Das bedeutet nicht, verschiedene Methoden beliebig miteinander zu vermischen. Es bedeutet vielmehr, aufmerksam zu bleiben und die Behandlung an den Menschen anzupassen, der gerade vor mir liegt.

Massage muss nicht erst beginnen, wenn etwas weh tut

Oft nehmen wir unseren Körper besonders deutlich wahr, wenn etwas unangenehm wird. Der Rücken spannt, die Schultern fühlen sich fest an oder der Nacken macht sich bemerkbar.

Massage kann aber auch früher ansetzen.

Sie kann eine Möglichkeit sein, dem eigenen Körper bewusst Aufmerksamkeit zu schenken, bevor Belastung besonders deutlich spürbar wird. Zur Ruhe zu kommen. Wahrzunehmen, wo Spannung sitzt. Oder sich für eine Zeit aus dem ständigen Tun herauszunehmen.

Nicht jede Massage braucht deshalb ein konkretes Problem, das gelöst werden soll. Manchmal darf es einfach darum gehen, sich selbst wieder etwas mehr zu spüren.

Welche Massage passt zu mir?

Wer nach einer klassischen Massage sucht, sucht häufig zunächst etwas Vertrautes. Einen klaren Begriff für das Bedürfnis nach Entspannung, Berührung oder körperlicher Entlastung.

Andere Begriffe wie intuitive Massage oder unterschiedliche Formen der Körperarbeit sind vielleicht weniger bekannt und zunächst schwerer einzuordnen. Deshalb musst du vorab nicht genau wissen, welche Methode die richtige für dich ist. Wichtiger ist die Frage, mit welchem Bedürfnis du kommst und was sich für dich stimmig anfühlt.
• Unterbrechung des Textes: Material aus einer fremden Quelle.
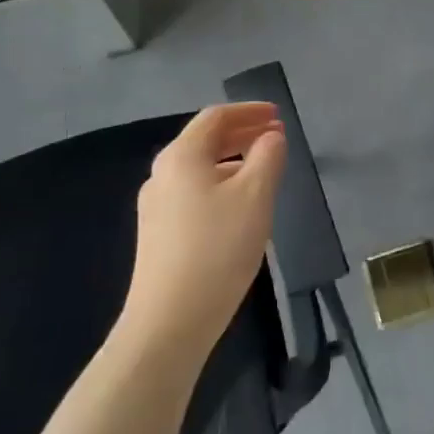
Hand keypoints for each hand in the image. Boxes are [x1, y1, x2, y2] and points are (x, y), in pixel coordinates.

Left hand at [123, 103, 285, 359]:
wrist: (169, 322)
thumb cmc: (218, 248)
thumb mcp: (255, 195)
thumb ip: (268, 156)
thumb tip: (271, 137)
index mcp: (181, 156)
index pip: (216, 117)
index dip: (249, 111)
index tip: (278, 115)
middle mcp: (162, 174)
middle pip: (205, 140)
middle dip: (242, 133)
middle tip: (276, 137)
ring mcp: (156, 206)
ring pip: (200, 168)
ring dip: (233, 160)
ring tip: (264, 169)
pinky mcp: (158, 234)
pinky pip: (194, 192)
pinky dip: (221, 183)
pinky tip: (240, 204)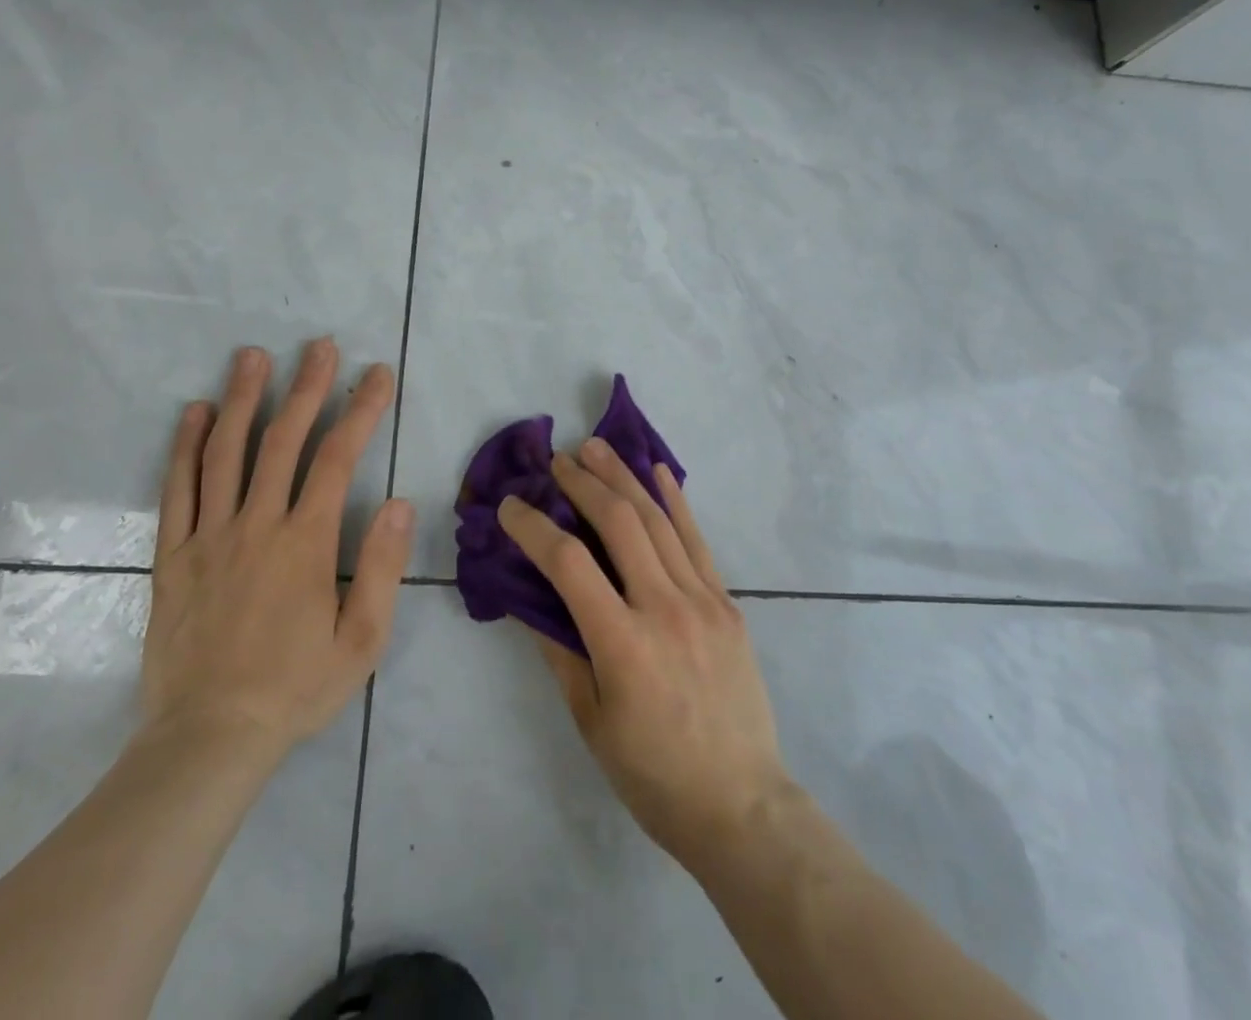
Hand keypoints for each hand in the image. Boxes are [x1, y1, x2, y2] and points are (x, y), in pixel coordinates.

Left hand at [140, 339, 413, 760]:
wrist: (207, 739)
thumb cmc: (294, 688)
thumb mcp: (360, 640)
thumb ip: (380, 568)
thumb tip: (399, 503)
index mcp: (305, 543)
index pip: (338, 459)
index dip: (360, 410)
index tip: (377, 374)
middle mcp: (256, 526)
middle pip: (282, 441)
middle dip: (306, 387)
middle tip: (319, 345)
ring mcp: (209, 537)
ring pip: (226, 454)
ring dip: (243, 400)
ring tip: (253, 356)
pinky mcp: (173, 556)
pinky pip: (178, 491)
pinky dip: (186, 447)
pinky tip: (195, 413)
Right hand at [496, 441, 794, 870]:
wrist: (741, 803)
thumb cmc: (653, 774)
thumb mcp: (591, 721)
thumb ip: (560, 651)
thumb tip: (528, 599)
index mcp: (622, 644)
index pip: (568, 564)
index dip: (533, 527)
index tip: (510, 506)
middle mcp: (664, 608)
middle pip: (619, 523)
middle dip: (583, 484)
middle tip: (557, 459)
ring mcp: (702, 600)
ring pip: (658, 521)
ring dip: (624, 478)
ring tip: (596, 447)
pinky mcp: (727, 602)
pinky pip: (697, 540)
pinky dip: (676, 501)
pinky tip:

Denn Körperarbeit beginnt für mich nicht mit einer Methodenbezeichnung. Sie beginnt beim Menschen.

Den eigenen Körper wieder bewusster wahrnehmen

Unser Körper begleitet uns ständig. Trotzdem schenken wir ihm im Alltag oft erst Aufmerksamkeit, wenn er deutlicher wird.
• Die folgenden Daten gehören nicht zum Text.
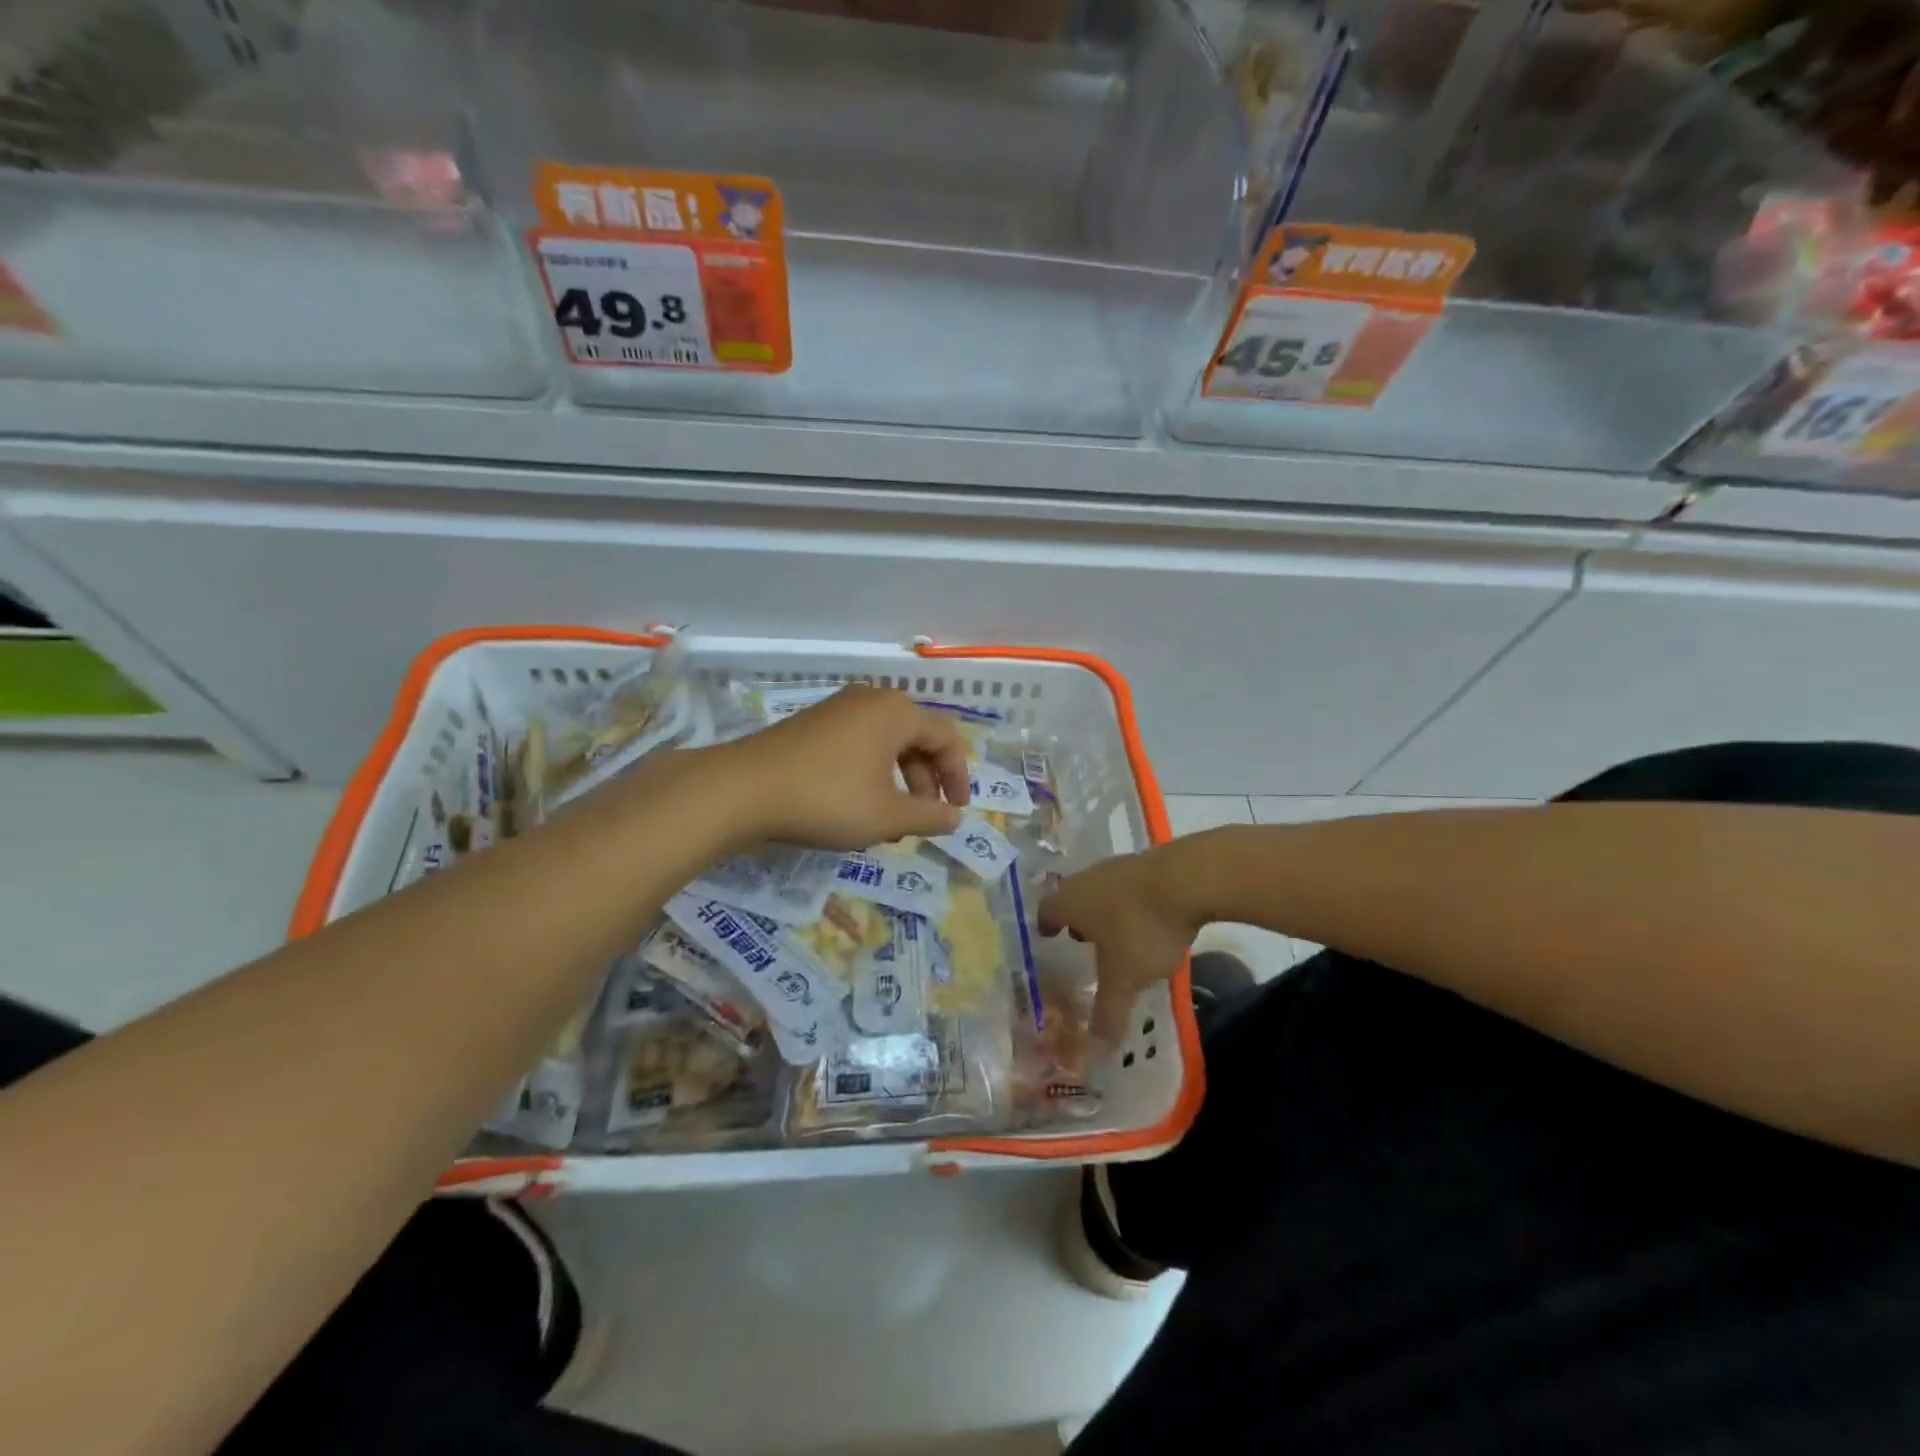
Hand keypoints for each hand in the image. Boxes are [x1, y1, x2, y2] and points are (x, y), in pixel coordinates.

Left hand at [709, 684, 971, 849]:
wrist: (742, 790)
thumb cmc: (827, 798)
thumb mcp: (887, 816)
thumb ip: (928, 816)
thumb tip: (954, 817)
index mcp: (896, 712)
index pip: (945, 738)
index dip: (958, 776)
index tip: (956, 811)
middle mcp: (870, 700)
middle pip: (916, 737)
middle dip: (926, 780)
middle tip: (923, 818)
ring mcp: (837, 709)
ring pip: (886, 743)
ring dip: (898, 780)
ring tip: (891, 819)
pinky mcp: (812, 724)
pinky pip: (858, 743)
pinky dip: (871, 772)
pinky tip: (858, 804)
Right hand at [1040, 844, 1210, 1051]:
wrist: (1189, 879)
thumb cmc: (1141, 928)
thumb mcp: (1124, 978)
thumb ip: (1108, 1010)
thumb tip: (1096, 1046)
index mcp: (1071, 901)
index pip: (1047, 910)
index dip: (1047, 925)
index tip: (1049, 936)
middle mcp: (1088, 878)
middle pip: (1075, 897)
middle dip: (1078, 919)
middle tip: (1083, 941)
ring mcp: (1120, 866)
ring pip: (1104, 890)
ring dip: (1107, 911)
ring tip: (1118, 936)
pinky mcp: (1150, 863)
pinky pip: (1131, 887)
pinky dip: (1133, 904)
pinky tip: (1150, 922)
Massage kann einen Raum schaffen, in dem Wahrnehmung wieder einfacher wird. Wo halte ich Spannung? Was fühlt sich angenehm an? Wo darf ich loslassen? Was brauche ich gerade? Nicht alles muss sofort verändert werde, denn manches darf zunächst einfach wahrgenommen werden und genau dort kann eine gute Massage beginnen.